» **AUFGABEN**
• A. Nenne alle Wörter, mit denen der Thread zum Hamburger Hafen Schlamm oder schmutziges Wasser bezeichnet, jedes nur einmal.
• B. Gib aus dem Thread zum Hamburger Hafen den Abschnitt wortgetreu wieder, der mit „ich denke es“ beginnt und mit „echt krass aus.“ endet.

» **VORGEGEBENER TEXT**
# Hamburger Hafen



## Waldi (3. Februar 2004)

Moin Plattenfreunde,
habe einen Berich von einer Bergung eines gesunkenen Schiffs im Hamburger Hafen im TV verfolgt und war geschockt von der Dreckbrühe die ich da gesehen habe. Hier im Board wurde im Herbst viel im HH geangelt und oft auch davon berichtet. Sieht es denn an Euren Angelstellen genauso aus? Bei uns in Papenburg angelt schon lange keiner mehr im Hafen, der den Fisch auch in die Pfanne hauen will. Und das sind eher Zander und keine sich im verseuchten Schlick verbuddelde Platten. Kann man die Fische den wirklich noch bedenkenlos essen?;+ 
Waldi


----------



## MichaelB (3. Februar 2004)

Moin,

ich denke es macht einen Unterschied, ob ein Schiff aus dem Schlamm gerissen wird oder ob eine Platte da herum paddelt, das Schiff wirbelt ohne Ende Schlick auf und das sieht dann echt krass aus.

» **EINTRÄGE IM DATENSATZ**

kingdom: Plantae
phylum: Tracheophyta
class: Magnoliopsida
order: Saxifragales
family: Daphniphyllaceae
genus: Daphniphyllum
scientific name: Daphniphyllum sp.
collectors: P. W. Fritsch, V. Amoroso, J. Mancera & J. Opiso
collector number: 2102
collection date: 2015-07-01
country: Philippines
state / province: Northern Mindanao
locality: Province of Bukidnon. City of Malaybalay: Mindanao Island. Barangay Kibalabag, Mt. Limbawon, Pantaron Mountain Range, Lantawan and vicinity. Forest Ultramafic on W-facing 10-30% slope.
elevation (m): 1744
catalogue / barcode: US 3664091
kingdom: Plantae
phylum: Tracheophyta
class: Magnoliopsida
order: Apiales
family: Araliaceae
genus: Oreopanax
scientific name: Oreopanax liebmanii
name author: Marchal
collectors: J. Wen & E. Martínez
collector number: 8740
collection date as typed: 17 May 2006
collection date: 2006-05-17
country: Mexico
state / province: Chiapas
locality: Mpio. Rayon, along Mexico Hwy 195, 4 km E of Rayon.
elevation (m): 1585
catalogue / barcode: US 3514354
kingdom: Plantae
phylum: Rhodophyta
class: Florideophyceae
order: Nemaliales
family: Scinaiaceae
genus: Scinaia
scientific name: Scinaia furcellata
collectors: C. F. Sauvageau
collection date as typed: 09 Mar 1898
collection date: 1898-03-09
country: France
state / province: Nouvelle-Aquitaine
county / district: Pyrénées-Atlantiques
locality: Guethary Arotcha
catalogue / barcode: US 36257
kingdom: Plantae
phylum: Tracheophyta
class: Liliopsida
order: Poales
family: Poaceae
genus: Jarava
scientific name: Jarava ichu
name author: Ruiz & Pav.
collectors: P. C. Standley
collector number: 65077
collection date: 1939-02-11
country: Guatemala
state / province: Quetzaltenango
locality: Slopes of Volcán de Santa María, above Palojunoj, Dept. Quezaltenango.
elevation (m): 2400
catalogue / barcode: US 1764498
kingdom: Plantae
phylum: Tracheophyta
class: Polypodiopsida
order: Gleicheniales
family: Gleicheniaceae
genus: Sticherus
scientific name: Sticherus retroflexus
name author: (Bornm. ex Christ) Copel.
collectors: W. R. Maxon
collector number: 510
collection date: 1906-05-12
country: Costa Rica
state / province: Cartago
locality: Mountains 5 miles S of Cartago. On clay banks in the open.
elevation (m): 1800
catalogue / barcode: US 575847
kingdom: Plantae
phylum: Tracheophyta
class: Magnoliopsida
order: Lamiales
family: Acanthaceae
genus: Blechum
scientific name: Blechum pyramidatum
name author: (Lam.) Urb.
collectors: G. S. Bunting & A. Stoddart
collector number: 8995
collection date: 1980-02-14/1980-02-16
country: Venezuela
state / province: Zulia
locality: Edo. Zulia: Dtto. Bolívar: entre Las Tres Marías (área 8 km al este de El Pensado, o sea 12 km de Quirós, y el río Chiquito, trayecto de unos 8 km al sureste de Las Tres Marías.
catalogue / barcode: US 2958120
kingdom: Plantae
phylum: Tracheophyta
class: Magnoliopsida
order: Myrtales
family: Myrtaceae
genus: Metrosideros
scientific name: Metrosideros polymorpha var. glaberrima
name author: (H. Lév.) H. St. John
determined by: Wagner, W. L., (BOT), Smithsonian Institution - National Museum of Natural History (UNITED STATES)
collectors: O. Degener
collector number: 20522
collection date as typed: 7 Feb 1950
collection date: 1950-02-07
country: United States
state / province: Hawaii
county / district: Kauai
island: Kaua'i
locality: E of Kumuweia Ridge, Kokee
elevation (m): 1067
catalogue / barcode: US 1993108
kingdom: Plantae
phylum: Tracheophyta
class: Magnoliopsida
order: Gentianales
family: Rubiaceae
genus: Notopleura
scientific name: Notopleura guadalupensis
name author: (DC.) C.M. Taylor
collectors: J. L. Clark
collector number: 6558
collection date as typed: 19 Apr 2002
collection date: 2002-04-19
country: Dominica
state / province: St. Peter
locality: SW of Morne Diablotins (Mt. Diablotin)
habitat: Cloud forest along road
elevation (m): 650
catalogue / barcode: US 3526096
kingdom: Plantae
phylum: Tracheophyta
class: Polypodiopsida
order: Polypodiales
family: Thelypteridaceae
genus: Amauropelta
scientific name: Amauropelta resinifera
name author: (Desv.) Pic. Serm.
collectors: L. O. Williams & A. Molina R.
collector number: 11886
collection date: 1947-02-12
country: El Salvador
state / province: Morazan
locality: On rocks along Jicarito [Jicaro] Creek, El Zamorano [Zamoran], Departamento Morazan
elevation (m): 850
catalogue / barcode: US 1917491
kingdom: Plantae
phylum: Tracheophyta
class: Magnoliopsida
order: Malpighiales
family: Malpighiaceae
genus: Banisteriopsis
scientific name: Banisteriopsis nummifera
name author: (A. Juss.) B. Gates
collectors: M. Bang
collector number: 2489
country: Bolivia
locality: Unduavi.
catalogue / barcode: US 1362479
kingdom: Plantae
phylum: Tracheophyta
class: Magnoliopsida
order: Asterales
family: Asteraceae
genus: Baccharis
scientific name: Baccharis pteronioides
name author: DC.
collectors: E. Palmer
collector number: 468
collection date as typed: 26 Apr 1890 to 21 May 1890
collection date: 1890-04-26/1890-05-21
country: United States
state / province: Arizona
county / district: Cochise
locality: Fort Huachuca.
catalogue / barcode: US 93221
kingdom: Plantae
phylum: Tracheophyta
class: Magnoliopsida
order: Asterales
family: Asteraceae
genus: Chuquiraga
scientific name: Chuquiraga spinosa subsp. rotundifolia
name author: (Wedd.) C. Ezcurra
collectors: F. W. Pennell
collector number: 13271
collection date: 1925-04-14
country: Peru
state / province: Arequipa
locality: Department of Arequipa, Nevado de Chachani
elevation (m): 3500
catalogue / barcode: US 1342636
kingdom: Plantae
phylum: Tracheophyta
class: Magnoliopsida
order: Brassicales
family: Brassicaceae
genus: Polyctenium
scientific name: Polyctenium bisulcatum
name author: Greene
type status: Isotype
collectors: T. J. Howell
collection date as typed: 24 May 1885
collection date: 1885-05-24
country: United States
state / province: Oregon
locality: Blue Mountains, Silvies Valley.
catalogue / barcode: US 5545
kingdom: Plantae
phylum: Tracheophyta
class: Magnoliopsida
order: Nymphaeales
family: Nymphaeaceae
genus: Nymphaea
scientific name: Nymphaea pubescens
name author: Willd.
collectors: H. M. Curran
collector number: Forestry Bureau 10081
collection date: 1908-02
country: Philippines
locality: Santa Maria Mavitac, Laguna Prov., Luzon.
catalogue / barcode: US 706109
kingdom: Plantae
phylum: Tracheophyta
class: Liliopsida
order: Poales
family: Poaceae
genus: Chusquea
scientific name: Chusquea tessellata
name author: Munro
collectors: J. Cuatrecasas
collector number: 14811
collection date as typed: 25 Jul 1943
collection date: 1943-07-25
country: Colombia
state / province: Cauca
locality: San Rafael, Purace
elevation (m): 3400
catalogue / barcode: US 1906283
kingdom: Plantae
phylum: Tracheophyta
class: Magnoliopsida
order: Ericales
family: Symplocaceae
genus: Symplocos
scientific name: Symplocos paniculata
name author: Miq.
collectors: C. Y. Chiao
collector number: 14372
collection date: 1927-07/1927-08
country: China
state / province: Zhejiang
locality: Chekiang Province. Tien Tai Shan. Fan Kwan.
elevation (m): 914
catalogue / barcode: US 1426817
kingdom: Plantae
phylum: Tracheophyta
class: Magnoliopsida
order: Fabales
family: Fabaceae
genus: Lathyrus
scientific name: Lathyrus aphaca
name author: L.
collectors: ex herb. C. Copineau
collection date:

» **LÖSUNGEN JE AUFGABE**
• A. Dreckbrühe, Schlick, Schlamm

• B.
ich denke es macht einen Unterschied, ob ein Schiff aus dem Schlamm gerissen wird oder ob eine Platte da herum paddelt, das Schiff wirbelt ohne Ende Schlick auf und das sieht dann echt krass aus.